Cinnamaldehyde nanoemulsion disrupts Listeria monocytogenes biofilms: Metabolomics reveals dual inhibition and removal mechanisms

To address the persistent colonization of Listeria monocytogenes (L. monocytogenes) biofilms on food processing surfaces, which poses critical food safety risks, this study investigated the multi-target antibiofilm mechanism of cinnamaldehyde nanoemulsion (CAN) based on its previously established efficacy. Results demonstrated that CAN compromised membrane integrity, increasing intracellular conductivity while facilitating protein and nucleic acid leakage. It concurrently suppressed adenosine triphosphate (ATP) synthesis and accelerated reactive oxygen species (ROS) accumulation, ultimately triggering ion imbalance and metabolic homeostasis collapse. Furthermore, CAN significantly reduced L. monocytogenes motility, enhanced surface hydrophobicity, and inhibited extracellular polymeric substance (EPS) secretion, thereby disrupting biofilm assembly.
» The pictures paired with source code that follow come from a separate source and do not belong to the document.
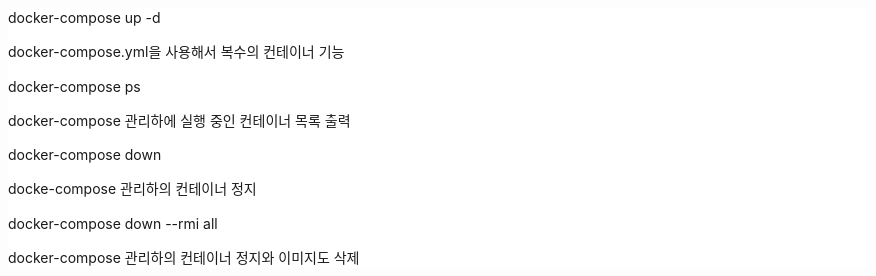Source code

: docker-compose up -d
</td>
<td>

docker-compose.yml을 사용해서 복수의 컨테이너 기능
</td>
</tr>
<tr>
<td>

docker-compose ps
</td>
<td>
docker-compose 관리하에 실행 중인 컨테이너 목록 출력
</td>
</tr>
<tr>
<td>

docker-compose down
</td>
<td>

docke-compose 관리하의 컨테이너 정지
</td>
</tr>
<tr>
<td>

docker-compose down --rmi all
</td>
<td>
docker-compose 관리하의 컨테이너 정지와 이미지도 삭제
</td>
</tr>
</table>
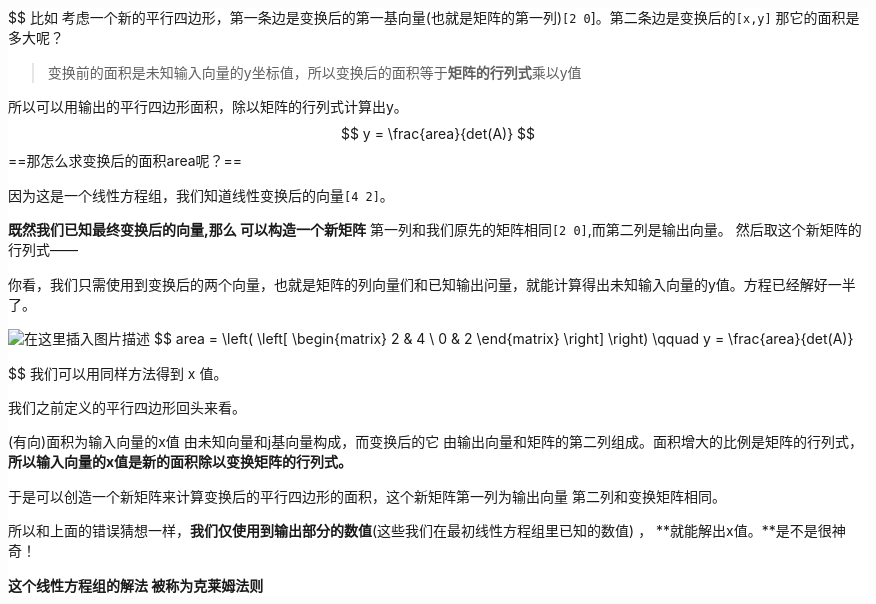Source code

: $$
比如 考虑一个新的平行四边形，第一条边是变换后的第一基向量(也就是矩阵的第一列)`[2 0`]。第二条边是变换后的`[x,y]` 那它的面积是多大呢？

> 变换前的面积是未知输入向量的y坐标值，所以变换后的面积等于**矩阵的行列式**乘以y值

所以可以用输出的平行四边形面积，除以矩阵的行列式计算出y。
$$
y = \frac{area}{det(A)}
$$
==那怎么求变换后的面积area呢？==

因为这是一个线性方程组，我们知道线性变换后的向量`[4 2]`。

**既然我们已知最终变换后的向量,那么 可以构造一个新矩阵** 第一列和我们原先的矩阵相同`[2 0]`,而第二列是输出向量。 然后取这个新矩阵的行列式——

你看，我们只需使用到变换后的两个向量，也就是矩阵的列向量们和已知输出问量，就能计算得出未知输入向量的y值。方程已经解好一半了。

![在这里插入图片描述](https://i-blog.csdnimg.cn/direct/18ac7c32941c41b1933a6939dc77c96c.png#pic_center)
$$
area = 
\left(
\left[
\begin{matrix}
2 & 4 \\
0 & 2 
\end{matrix}
\right]
\right)
\qquad
y = \frac{area}{det(A)}

$$
我们可以用同样方法得到 x 值。

我们之前定义的平行四边形回头来看。

(有向)面积为输入向量的x值 由未知向量和j基向量构成，而变换后的它 由输出向量和矩阵的第二列组成。面积增大的比例是矩阵的行列式，**所以输入向量的x值是新的面积除以变换矩阵的行列式。**

于是可以创造一个新矩阵来计算变换后的平行四边形的面积，这个新矩阵第一列为输出向量 第二列和变换矩阵相同。

所以和上面的错误猜想一样，**我们仅使用到输出部分的数值**(这些我们在最初线性方程组里已知的数值) ， **就能解出x值。**是不是很神奇！

**这个线性方程组的解法 被称为克莱姆法则**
The sharp decline in viable biofilm cells critically impaired structural recovery. Metabolomics further revealed that CAN inhibited initial adhesion through targeted suppression of fatty acid metabolism and teichoic acid biosynthesis while disrupting biofilm maintenance and repair via interference with ABC transporter functionality and D-amino acid metabolism. This study elucidated the mechanism by which CAN inhibited and removed biofilms from a metabolomics perspective, providing novel insights for biofilm control strategies in the food industry.